MuleSoft Salesforce Connector: OAuth 2.0 JWT Bearer

In the first part of the MuleSoft Salesforce Connector blog series, we showed how integration to Salesforce made easy by MuleSoft Salesforce connector. In the process, we learned how to install/setup salesforce connector and created a simple flow which authorizes the connection using basic authentication.

Now we're going to create a salesforce connection with authorization OAuth 2.0 JWT Bearer.

The OAuth 2.0 JWT bearer token flow is similar to a refresh token flow within OAuth. access_token is issued based on prior approval of the application, also the client doesn’t need to have or store consumer_secret, because it uses an uploaded certificate as the signing secret.

First, we need to gather all the required parameters of OAuth 2.0 JWT Bearer Configuration listed below:

1. Add salesforce connected app
   • Consumer Key - The consumer key for the Salesforce connected app
2. Generate keystore
   • Keystore File - The generated keystore file
   • Store Password - The Keystore password
3. Principal - The Salesforce username account you are using.

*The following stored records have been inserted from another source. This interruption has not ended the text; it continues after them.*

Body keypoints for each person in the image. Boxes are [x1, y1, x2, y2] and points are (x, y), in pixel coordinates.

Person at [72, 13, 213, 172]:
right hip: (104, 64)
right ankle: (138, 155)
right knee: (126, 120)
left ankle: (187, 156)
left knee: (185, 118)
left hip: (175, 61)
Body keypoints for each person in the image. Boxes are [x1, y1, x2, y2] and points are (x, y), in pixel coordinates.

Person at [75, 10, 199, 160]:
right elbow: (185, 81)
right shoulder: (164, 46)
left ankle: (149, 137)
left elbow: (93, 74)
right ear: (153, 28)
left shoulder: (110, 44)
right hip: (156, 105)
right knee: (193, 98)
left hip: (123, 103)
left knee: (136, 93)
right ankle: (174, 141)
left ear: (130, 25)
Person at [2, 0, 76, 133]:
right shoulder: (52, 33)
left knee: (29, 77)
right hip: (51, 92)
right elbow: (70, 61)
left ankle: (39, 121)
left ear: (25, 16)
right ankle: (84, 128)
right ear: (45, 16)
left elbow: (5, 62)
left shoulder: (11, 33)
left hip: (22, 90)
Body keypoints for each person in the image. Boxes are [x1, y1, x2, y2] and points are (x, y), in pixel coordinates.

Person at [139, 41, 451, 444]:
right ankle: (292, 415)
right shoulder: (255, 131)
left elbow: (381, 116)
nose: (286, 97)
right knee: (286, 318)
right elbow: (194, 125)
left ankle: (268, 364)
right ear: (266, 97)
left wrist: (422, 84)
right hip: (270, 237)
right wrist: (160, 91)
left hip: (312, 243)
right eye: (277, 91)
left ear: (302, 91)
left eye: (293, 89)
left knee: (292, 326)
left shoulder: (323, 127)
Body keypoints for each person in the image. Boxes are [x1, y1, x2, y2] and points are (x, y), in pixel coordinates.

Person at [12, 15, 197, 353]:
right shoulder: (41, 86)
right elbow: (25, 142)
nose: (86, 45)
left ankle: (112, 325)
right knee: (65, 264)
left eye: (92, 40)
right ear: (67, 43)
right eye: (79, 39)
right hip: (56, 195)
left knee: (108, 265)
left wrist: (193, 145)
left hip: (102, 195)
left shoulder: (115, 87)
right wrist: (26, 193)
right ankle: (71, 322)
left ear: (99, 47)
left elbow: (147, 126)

Add salesforce connected app

• Login to salesforce using your account
• Click Setup, from the left menu, select Build->Create->Apps find the Connected Apps section and click new.
• Follow these steps to created a new connected app:

    Enter the following information in the appropriate fields:

1. A name for the connected app.
2. The API name.
3. Contact email.
• Under API (Enable OAuth Settings), select Enable OAuth Settings.  
• Enter the Callback URL.
• Add the Full access (full) and Perform requests on your behalf at any time (refresh_token, offline_access)OAuth scopes to  Selected OAuth Scopes.
• Click Save, and then click Continue.  
• Configure the Authorization settings for the app:
  • Click Manage, and then click Edit.
  • Under the OAuth Policies section, expand the Permitted Users drop-down, and select All users may self-authorize.
  • Click Save.
• Copy the consumer key found in Build->Create->Apps then click the app name.

Generate Keystore

• Click Setup, from the left menu, select Administer->Security Controls->Certificate and Key Management.
• Input values of Label and Unique Name. Click Save.
• Download the certificate. I suggest you to rename it to salesforce-cert.crt but is not required.
• Go back to the list of certificates, then click Export To Keystore.

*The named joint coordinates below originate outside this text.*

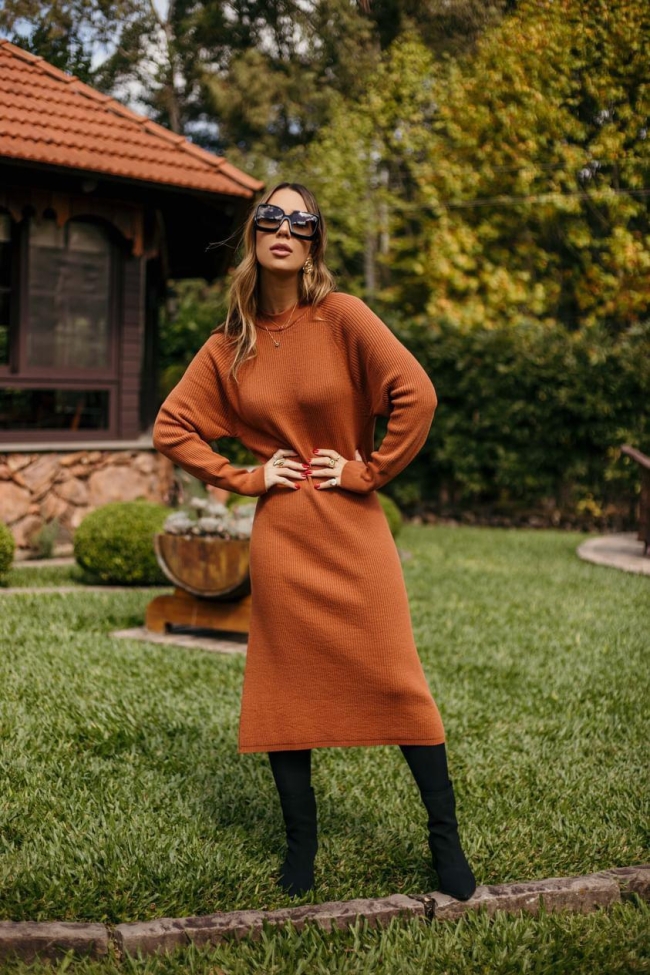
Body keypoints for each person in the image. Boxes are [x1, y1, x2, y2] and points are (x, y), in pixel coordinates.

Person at [152, 182, 476, 902]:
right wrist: (245, 476)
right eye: (272, 217)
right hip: (284, 537)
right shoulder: (229, 345)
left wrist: (369, 470)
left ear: (314, 243)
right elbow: (171, 426)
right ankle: (302, 849)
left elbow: (416, 393)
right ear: (254, 234)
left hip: (354, 530)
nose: (286, 229)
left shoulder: (342, 316)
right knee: (286, 692)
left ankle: (445, 843)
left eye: (302, 222)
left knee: (399, 679)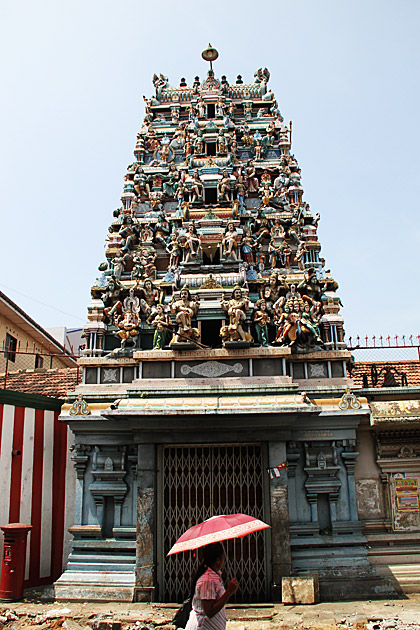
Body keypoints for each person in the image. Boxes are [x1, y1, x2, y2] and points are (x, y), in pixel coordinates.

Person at [185, 542, 238, 630]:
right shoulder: (208, 580)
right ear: (218, 560)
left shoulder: (214, 576)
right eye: (223, 557)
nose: (225, 559)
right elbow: (209, 611)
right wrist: (228, 592)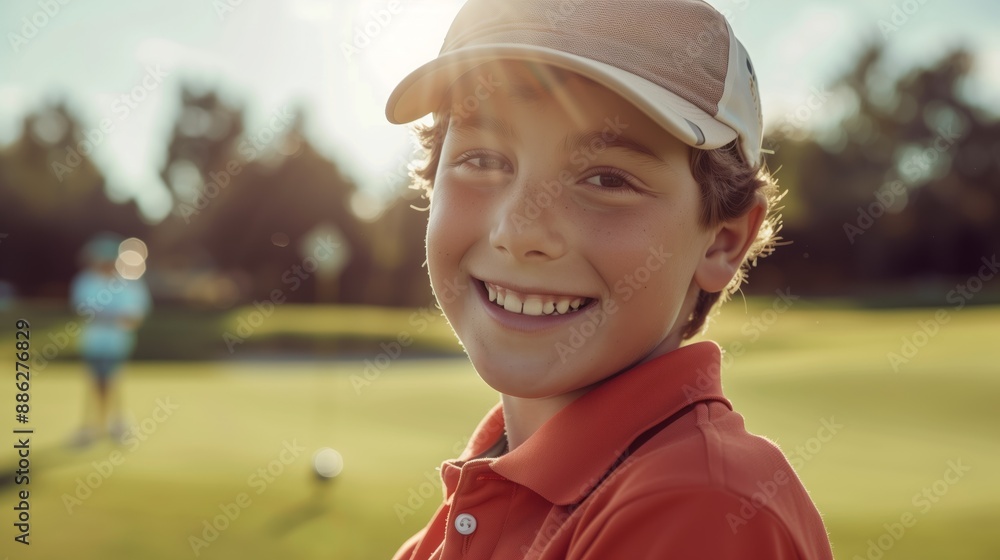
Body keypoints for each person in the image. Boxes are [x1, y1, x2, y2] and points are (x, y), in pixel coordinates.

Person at [383, 0, 834, 557]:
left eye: (606, 178)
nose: (519, 230)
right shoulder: (451, 525)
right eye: (483, 160)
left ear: (722, 241)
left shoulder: (700, 508)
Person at [69, 232, 151, 446]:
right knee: (95, 383)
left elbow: (132, 318)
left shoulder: (130, 284)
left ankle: (113, 424)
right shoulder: (86, 281)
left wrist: (105, 316)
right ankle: (95, 426)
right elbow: (85, 312)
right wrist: (114, 316)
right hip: (93, 343)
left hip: (117, 344)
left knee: (111, 382)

• Enter desired keystore password then click export. The keystore will be downloaded to you. I suggest you to rename it to salesforce-keystore.jks but is not required.
• Go back to Setup->Build->Create->Apps find the connected app then click edit.
• Click use digital signature then upload the certificate file (salesforce-cert.crt) you created. Click Save then Continue.
• Copy both the key store (salesforce-keystore.jks) and the public key (salesforce-cert.crt) files in your workspace.

Authorize the connected application

• Run this in your browser or you could use curl, replacing <consumer_key> with the consumer key of your connected app. https://login.salesforce.com/services/oauth2/authorize?client_id=<consumer_key>&redirect_uri=https://www.getpostman.com/oauth2/callback&response_type=code
• Click Allow to grant access, disregard the response as long as the request is successful. You will know if it's successful if the code is provided in the callback URL.

Create Mule Application

• Create a simple flow same as what we did in Part I.

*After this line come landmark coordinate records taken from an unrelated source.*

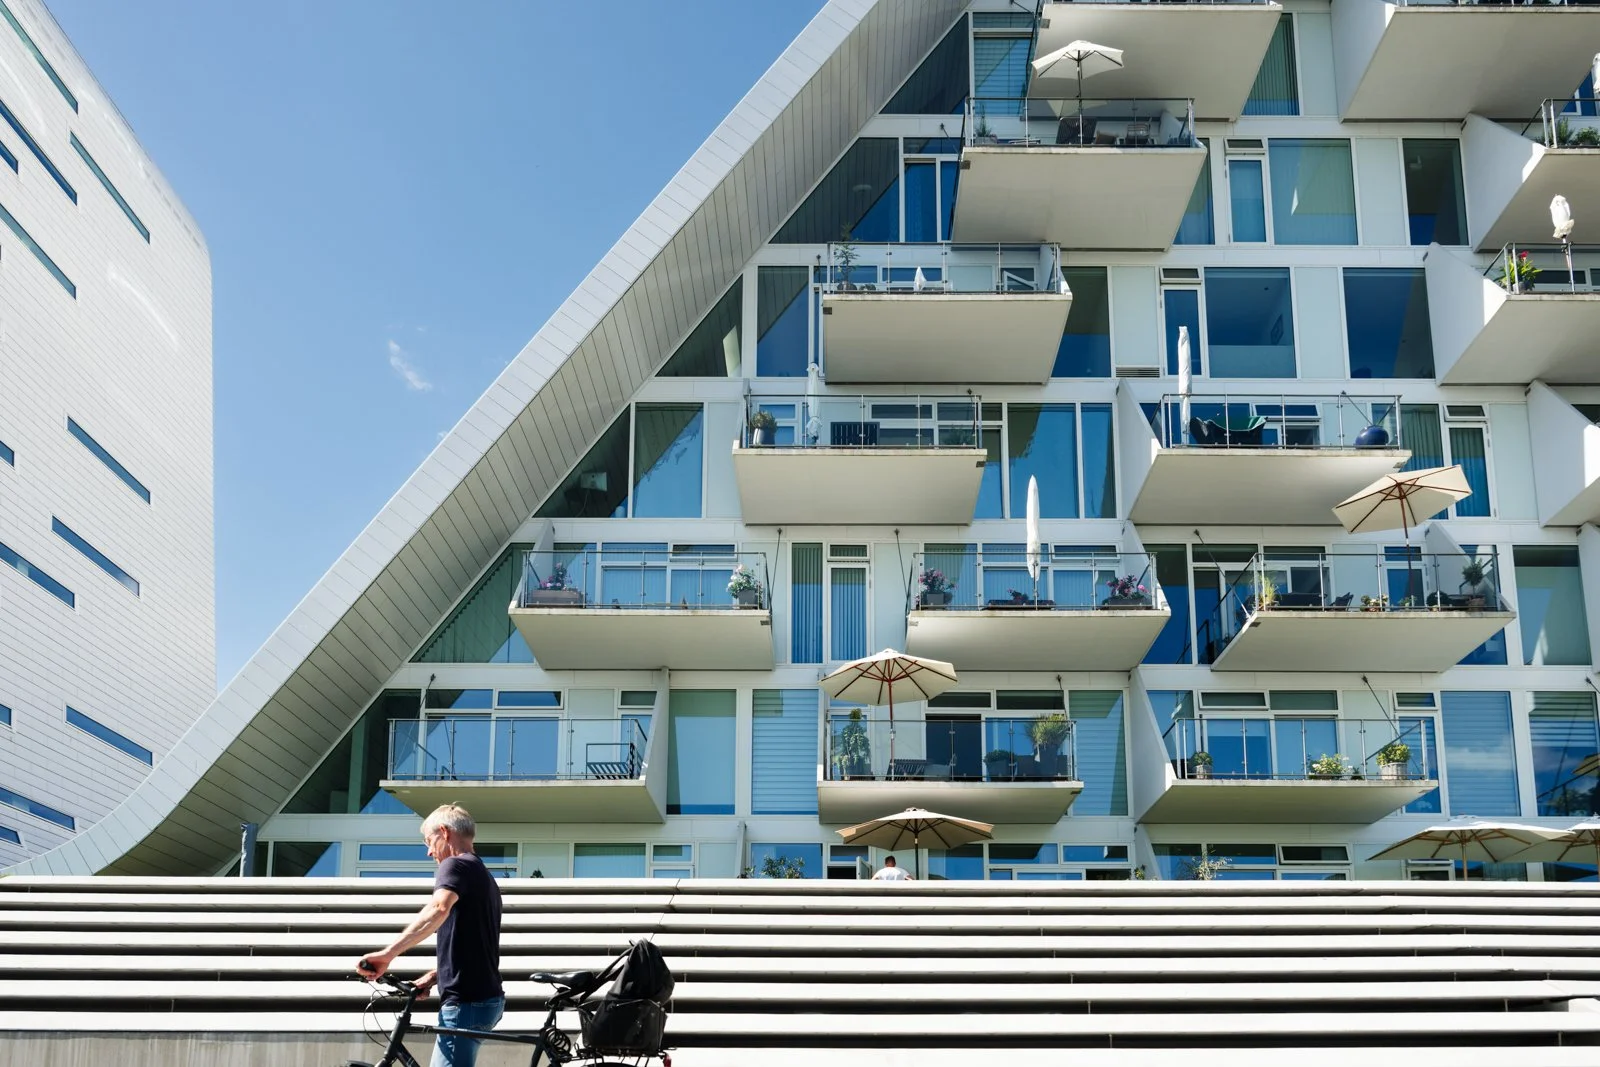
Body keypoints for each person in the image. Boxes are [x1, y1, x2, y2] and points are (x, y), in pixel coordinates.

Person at [359, 804, 504, 1067]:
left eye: (429, 841)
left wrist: (387, 955)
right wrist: (436, 975)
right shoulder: (483, 875)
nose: (428, 851)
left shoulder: (455, 864)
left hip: (466, 1002)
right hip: (483, 999)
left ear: (445, 833)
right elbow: (474, 943)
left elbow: (438, 908)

• Select salesforce configuration with OAuth 2.0 JWT Bearer and fill out the required parameters we gathered in the early steps. 

• After successful validation of the configuration, proceed to test the application by invoking the HTTP endpoint using postman or any client you're used to, like soapui or plain browsers.

Now we have successfully integrated MuleSoft and salesforce using OAuth 2.0 JWT Bearer Flow.